Ultimately, the novel suggests, the emphasis on public image hurts almost everyone involved. The royals serve as entertainment for the British people in exchange for financial support, but the costs—personal compromise on the one hand and public manipulation on the other—are not worth it, for Lexi: “The dark heart of our Faustian bargain was the hope that we could distract the British people with drama and intrigue so no one noticed they were paying for one family to cloak themselves with jewels and live in gilded palaces for free” (101). Lexi’s tone as she describes the royal family is negative; she views them as decorative, like the dolls in Isla’s dollhouse, an institution built upon inequality and imperialism.

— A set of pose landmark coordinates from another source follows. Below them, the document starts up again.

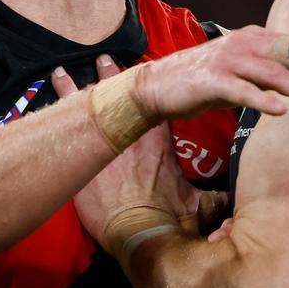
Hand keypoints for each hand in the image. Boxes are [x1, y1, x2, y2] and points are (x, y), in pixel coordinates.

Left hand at [52, 56, 199, 247]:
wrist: (140, 230)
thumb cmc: (168, 216)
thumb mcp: (197, 203)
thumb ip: (216, 198)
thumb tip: (234, 200)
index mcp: (157, 139)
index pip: (152, 103)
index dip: (146, 86)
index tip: (141, 70)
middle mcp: (129, 133)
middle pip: (118, 96)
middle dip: (110, 76)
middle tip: (101, 57)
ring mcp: (103, 142)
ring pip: (89, 103)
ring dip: (76, 87)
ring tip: (62, 71)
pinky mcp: (80, 158)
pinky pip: (66, 123)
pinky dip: (59, 103)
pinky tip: (54, 83)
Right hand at [134, 25, 288, 120]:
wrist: (159, 85)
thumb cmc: (206, 81)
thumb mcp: (244, 73)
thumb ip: (271, 73)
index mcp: (255, 38)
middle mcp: (244, 43)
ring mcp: (227, 60)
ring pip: (271, 73)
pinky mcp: (211, 80)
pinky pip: (242, 90)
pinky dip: (262, 100)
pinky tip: (280, 111)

However, Jenny Walsh raises the possibility of a different public role: “What are the three rights of the modern sovereign? To consult, to encourage and to warn? I imagine a queen who’s been a physician would have every right to encourage her government to invest more in the NHS” (144). Her words suggest that the monarchy doesn’t have to serve as a rigid, old-fashioned reminder of the past. Lexi has a unique opportunity to modernize the crown, especially considering her medical training and time spent living a non-royal life. This contributes to Lexi’s internal conflict as she considers accepting the crown; while she might personally prefer her life in Australia, the idea of advocating for necessary reforms becomes another form of duty that weighs on her.